• Tristesse contemporaine

    Il y a un type, dans un bar. Il vient tous les jours ou presque boire son café. C'est son prétexte. Ce qu'il cherche ? Pas une dose d'excitant, encore que c'est peut-être ce qu'il est convaincu de faire. Alors quoi ? Personne ou presque ne le regarde, et presque toujours furtivement. Personne ne lui parle et lui n'ose pas, ou si peu.
    Il regarde les gens, comme ils se comportent : l'assurance orgueilleuse des uns, l'aisance des autres. Pas avec jalousie, mais avec douleur. Et il regarde les femmes, furtivement. Pas avec concupiscence, avec envie, avec désespoir. Son regard ne s'attarde pas, non par négligence ou désintérêt, mais parce qu'il a peur. Peur qu'on le surprenne, qu'on le fusille d'un regard noir, ou pire, d'une remarque assassine.

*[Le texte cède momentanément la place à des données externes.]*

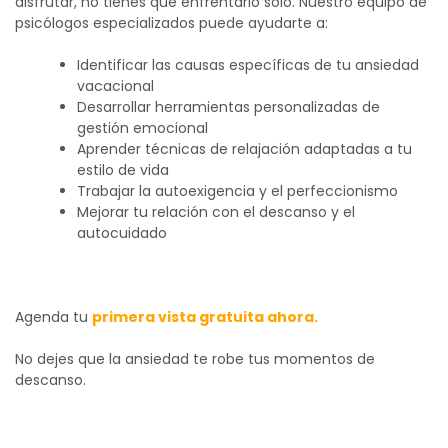
disfrutar, no tienes que enfrentarlo solo.
Nuestro equipo de
psicólogos especializados puede ayudarte a:
Identificar las causas específicas de tu ansiedad
vacacional
Desarrollar herramientas personalizadas de
gestión emocional
Aprender técnicas de relajación adaptadas a tu
estilo de vida
Trabajar la autoexigencia y el perfeccionismo
Mejorar tu relación con el descanso y el
autocuidado
Agenda tu
primera vista gratuita ahora.
No dejes que la ansiedad te robe tus momentos de
descanso.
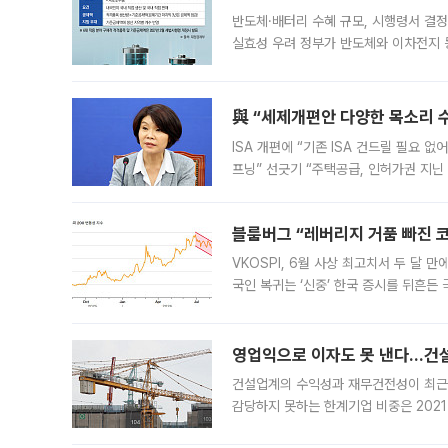
반도체·배터리 수혜 규모, 시행령서 결정
실효성 우려 정부가 반도체와 이차전지 
법(IRA)’으로 불리는 국내생산세액공제
與 “세제개편안 다양한 목소리 
ISA 개편에 “기존 ISA 건드릴 필요 
프닝” 선긋기 “주택공급, 인허가권 지닌
견을 수렴해 당정과 개편안에 대한 조율
블룸버그 “레버리지 거품 빠진 코
VKOSPI, 6월 사상 최고치서 두 달
국인 복귀는 ‘신중’ 한국 증시를 뒤흔
했다. 대규모 반대매매로 레버리지 투자
영업익으로 이자도 못 낸다…건설 
건설업계의 수익성과 재무건전성이 최근
감당하지 못하는 한계기업 비중은 2021
이낸싱(PF) 부담이 집중된 건축 부문의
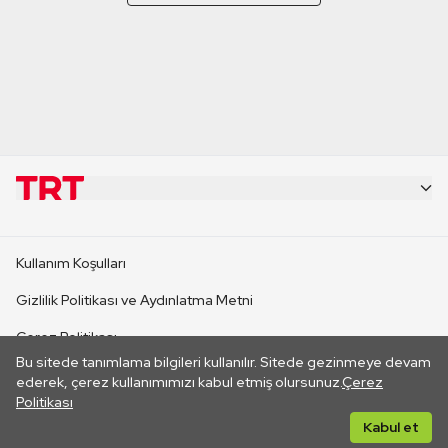
KURUMSAL
Kullanım Koşulları
KANAL SİTELERİ
Gizlilik Politikası ve Aydınlatma Metni
Çerez Politikası
SİTELER
Bu sitede tanımlama bilgileri kullanılır. Sitede gezinmeye devam
İletişim
ederek, çerez kullanımımızı kabul etmiş olursunuz.
Çerez
Politikası
CANLI YAYINLAR
Her hakkı saklıdır. ©2026 TRT. Bağlantı yoluyla gidilen dış
Kabul et
sitelerin içeriklerinden TRT sorumlu değildir.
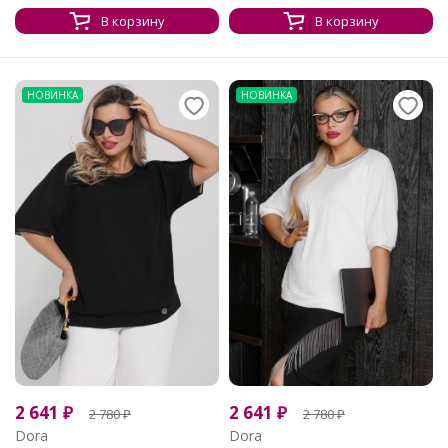
В корзину
В корзину
НОВИНКА
НОВИНКА
2 641
₽
2 641
₽
2 780
₽
2 780
₽
Dora
Dora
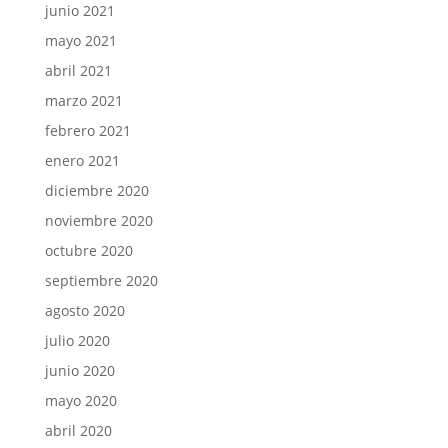
junio 2021
mayo 2021
abril 2021
marzo 2021
febrero 2021
enero 2021
diciembre 2020
noviembre 2020
octubre 2020
septiembre 2020
agosto 2020
julio 2020
junio 2020
mayo 2020
abril 2020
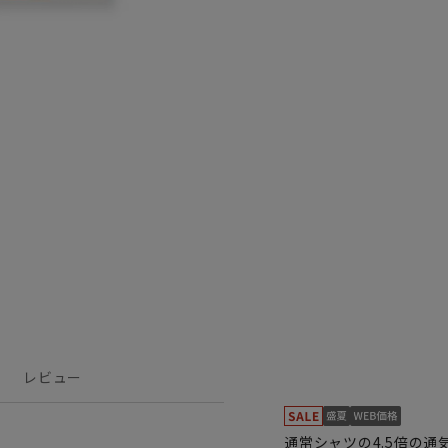
レビュー
通常シャツの4.5倍の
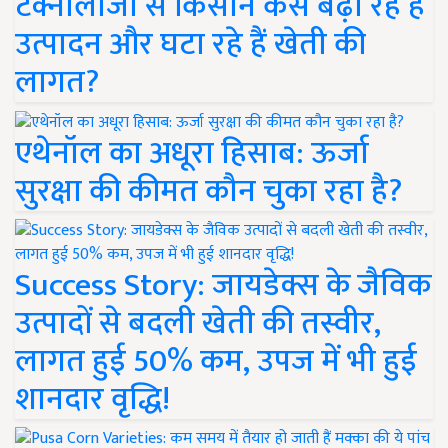
टेक्नोलॉजी से किसान कैसे बढ़ा रहे हैं
उत्पादन और घटा रहे हैं खेती की
लागत?
एथेनॉल का अधूरा हिसाब: ऊर्जा
सुरक्षा की कीमत कौन चुका रहा है?
Success Story: जायडेक्स के जैविक
उत्पादों से बदली खेती की तस्वीर,
लागत हुई 50% कम, उपज में भी हुई
शानदार वृद्धि!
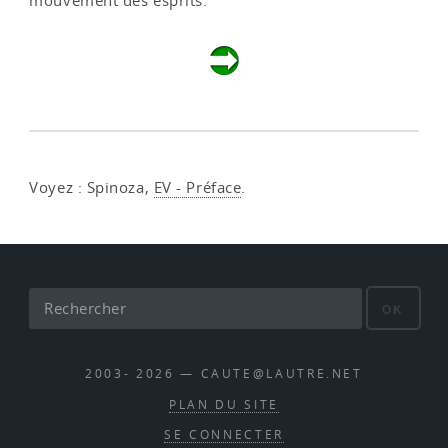
mouvement des esprits.
Voyez : Spinoza,
EV - Préface
.
OK
2003- 2026 — CAUTE@LAUTRE.NET
PLAN DU SITE
SE CONNECTER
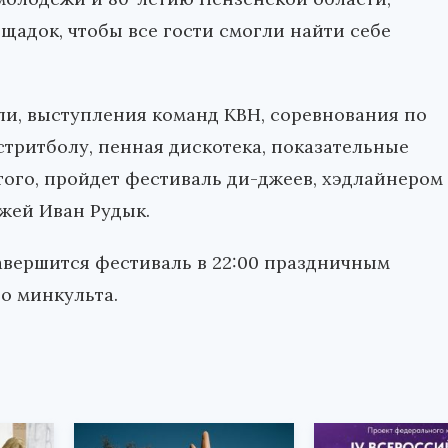
щадок, чтобы все гости смогли найти себе
оли, выступления команд КВН, соревнования по
стритболу, пенная дискотека, показательные
того, пройдет фестиваль ди-джеев, хэдлайнером
жей Иван Рудык.
Завершится фестиваль в 22:00 праздничным
о минкульта.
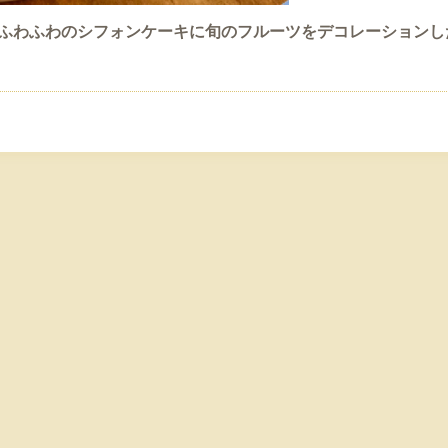
ふわふわのシフォンケーキに旬のフルーツをデコレーションし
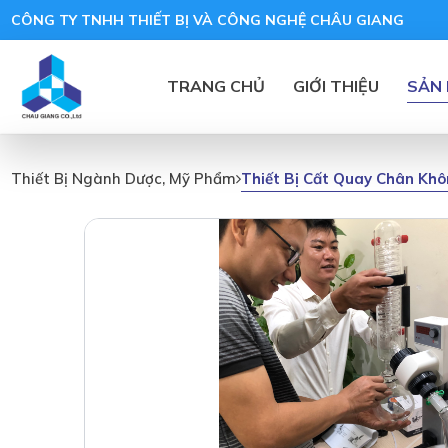
CÔNG TY TNHH THIẾT BỊ VÀ CÔNG NGHỆ CHÂU GIANG
TRANG CHỦ
GIỚI THIỆU
SẢN
Thiết Bị Cất Quay Chân Kh
Thiết Bị Ngành Dược, Mỹ Phẩm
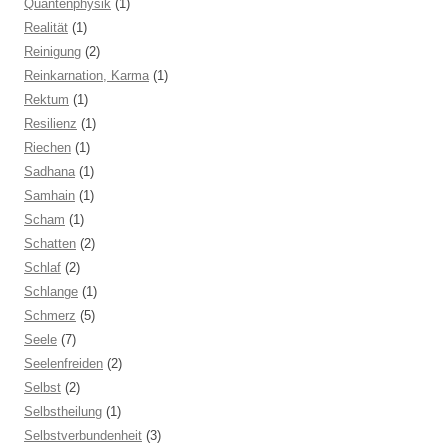
Quantenphysik
(1)
Realität
(1)
Reinigung
(2)
Reinkarnation, Karma
(1)
Rektum
(1)
Resilienz
(1)
Riechen
(1)
Sadhana
(1)
Samhain
(1)
Scham
(1)
Schatten
(2)
Schlaf
(2)
Schlange
(1)
Schmerz
(5)
Seele
(7)
Seelenfreiden
(2)
Selbst
(2)
Selbstheilung
(1)
Selbstverbundenheit
(3)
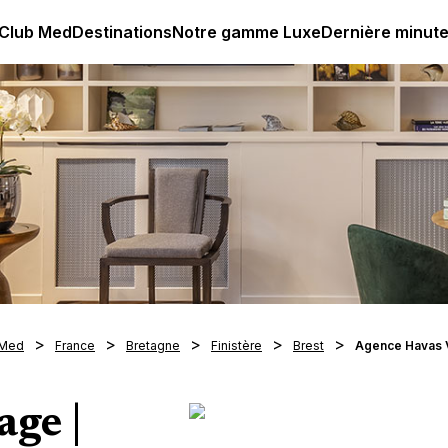
age all-inclusive
Club Med | Séjours Tout Compris haut de
 Club Med
Destinations
Notre gamme Luxe
Dernière minut
 Med
France
Bretagne
Finistère
Brest
Agence Havas 
ge |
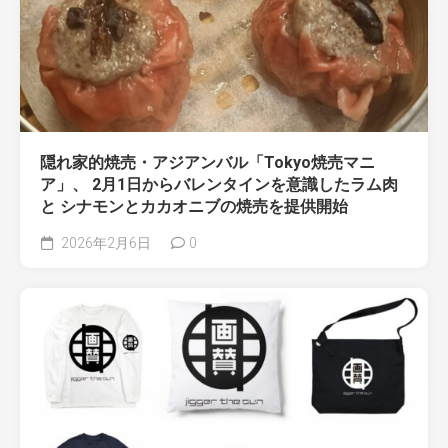
隠れ家的焼売・アジアンバル「Tokyo焼売マニ
ア」、 2月1日からバレンタインを意識したラム肉
と シナモンとカカオニブの焼売を提供開始
2026年2月6日
0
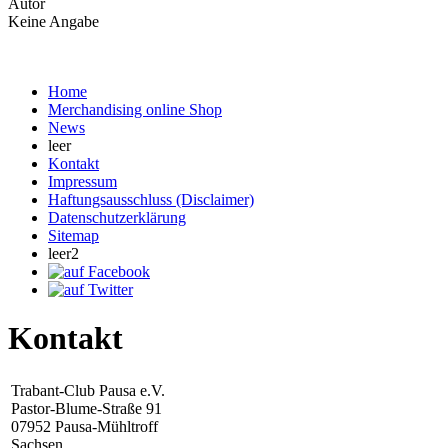
Autor
Keine Angabe
Home
Merchandising online Shop
News
leer
Kontakt
Impressum
Haftungsausschluss (Disclaimer)
Datenschutzerklärung
Sitemap
leer2
Kontakt
Trabant-Club Pausa e.V.
Pastor-Blume-Straße 91
07952 Pausa-Mühltroff
Sachsen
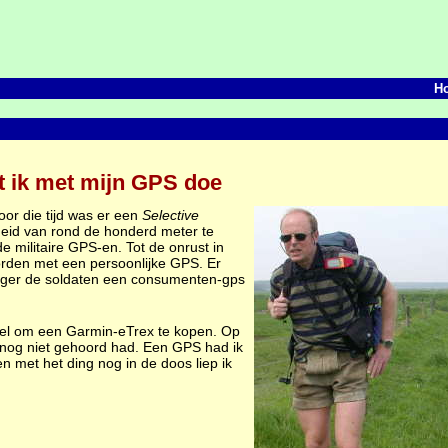
H
 ik met mijn GPS doe
or die tijd was er een
Selective
heid van rond de honderd meter te
 militaire GPS-en. Tot de onrust in
worden met een persoonlijke GPS. Er
 leger de soldaten een consumenten-gps
kel om een Garmin-eTrex te kopen. Op
s nog niet gehoord had. Een GPS had ik
n met het ding nog in de doos liep ik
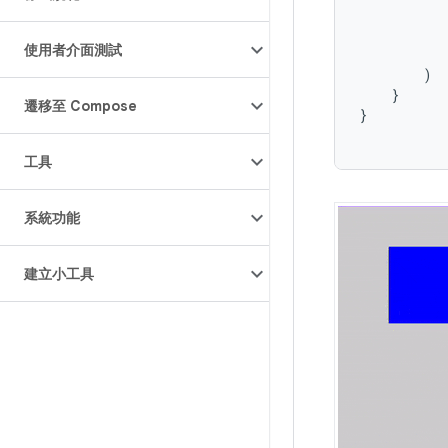
使用者介面測試
)
}
遷移至 Compose
}
工具
系統功能
建立小工具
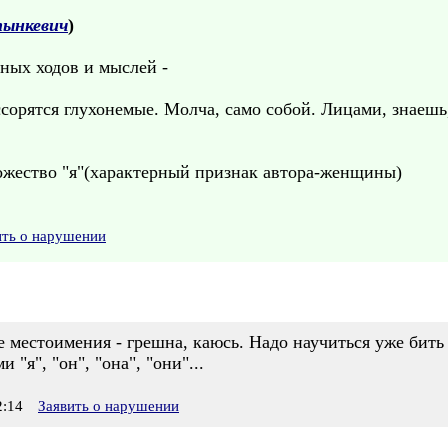
ынкевич
)
ных ходов и мыслей -
 ссорятся глухонемые. Молча, само собой. Лицами, знаешь
ожество "я"(характерный признак автора-женщины)
ить о нарушении
е местоимения - грешна, каюсь. Надо научиться уже бить 
"я", "он", "она", "они"...
:14
Заявить о нарушении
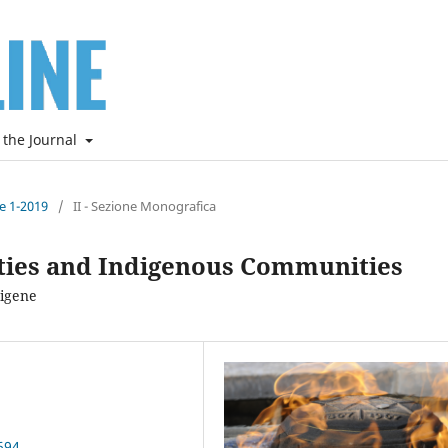
 the Journal
ne 1-2019
/
II - Sezione Monografica
rities and Indigenous Communities
digene
694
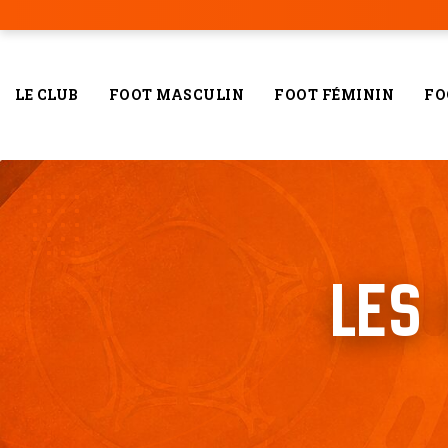
LE CLUB
FOOT MASCULIN
FOOT FÉMININ
FO
LES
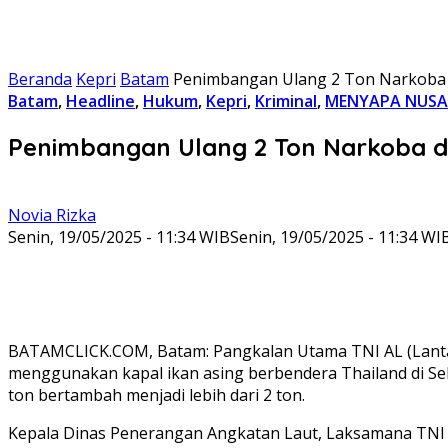
Beranda
Kepri
Batam
Penimbangan Ulang 2 Ton Narkoba 
Batam
,
Headline
,
Hukum
,
Kepri
,
Kriminal
,
MENYAPA NUS
Penimbangan Ulang 2 Ton Narkoba d
Novia Rizka
Senin, 19/05/2025 - 11:34 WIB
Senin, 19/05/2025 - 11:34 WI
BATAMCLICK.COM, Batam: Pangkalan Utama TNI AL (Lantam
menggunakan kapal ikan asing berbendera Thailand di Sela
ton bertambah menjadi lebih dari 2 ton.
Kepala Dinas Penerangan Angkatan Laut, Laksamana TNI 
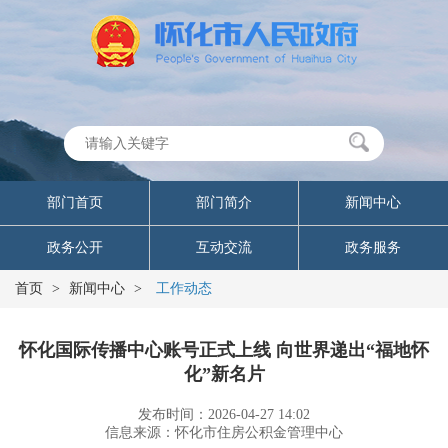
部门首页
部门简介
新闻中心
政务公开
互动交流
政务服务
首页
>
新闻中心
>
工作动态
怀化国际传播中心账号正式上线 向世界递出“福地怀
化”新名片
发布时间：2026-04-27 14:02
信息来源：怀化市住房公积金管理中心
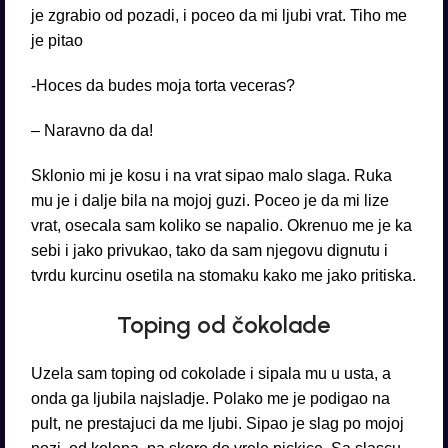
je zgrabio od pozadi, i poceo da mi ljubi vrat. Tiho me
je pitao
-Hoces da budes moja torta veceras?
– Naravno da da!
Sklonio mi je kosu i na vrat sipao malo slaga. Ruka
mu je i dalje bila na mojoj guzi. Poceo je da mi lize
vrat, osecala sam koliko se napalio. Okrenuo me je ka
sebi i jako privukao, tako da sam njegovu dignutu i
tvrdu kurcinu osetila na stomaku kako me jako pritiska.
Toping od čokolade
Uzela sam toping od cokolade i sipala mu u usta, a
onda ga ljubila najsladje. Polako me je podigao na
pult, ne prestajuci da me ljubi. Sipao je slag po mojoj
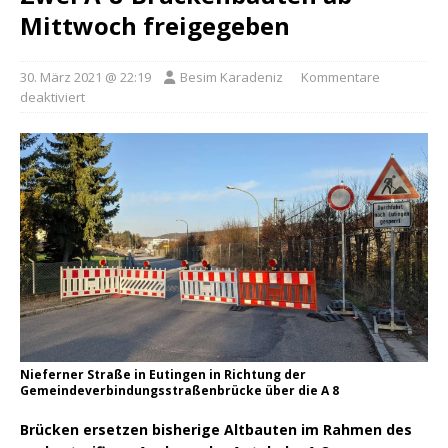
Mittwoch freigegeben
30. März 2021 @ 22:19
Besim Karadeniz
Kommentare
deaktiviert
Nieferner Straße in Eutingen in Richtung der
Gemeindeverbindungsstraßenbrücke über die A 8
Brücken ersetzen bisherige Altbauten im Rahmen des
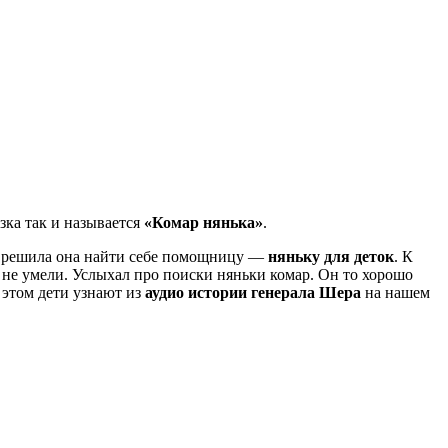
зка так и называется
«Комар нянька»
.
 и решила она найти себе помощницу —
няньку для деток
. К
 не умели. Услыхал про поиски няньки комар. Он то хорошо
 этом дети узнают из
аудио истории генерала Шера
на нашем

    Il a un regard doux. Et si triste.
    Il vit dans un monde qui vend du plaisir, de la joie, la liberté. Un monde qui affiche le bonheur d'être jeune, libre, aisé, et beau. Un monde qui lui a promis la complicité d'une âme sœur, l'affirmation du couple comme normalité, l'amour et la séduction comme marque de succès social. Et qui lui vend sans cesse les recettes pour en faire partie.
    Ce monde ne tient pas ses promesses envers lui.
    Il le condamne à un éternel pourquoi ? Pourquoi pas lui ? Quel crime a-t-il commis, lui comme des millions d'autres, pour être dans cet enfer de solitude ?
    Un seul.
    Dans ce monde d'apparence, il est laid.
    Pire, il le sait.
    Perdu dans ton monde de sensualité exposée à toutes les devantures, packagée, institutionnalisée par les modes vestimentaires, décrétée comme norme psychologique et comportementale, promue signe extérieur de disposition à l'amour (physique à défaut de réel), regardes-le.
    Tu sauras alors quel crime ce monde mercantile commet, lui, tous les jours, envers l'âme de cet homme.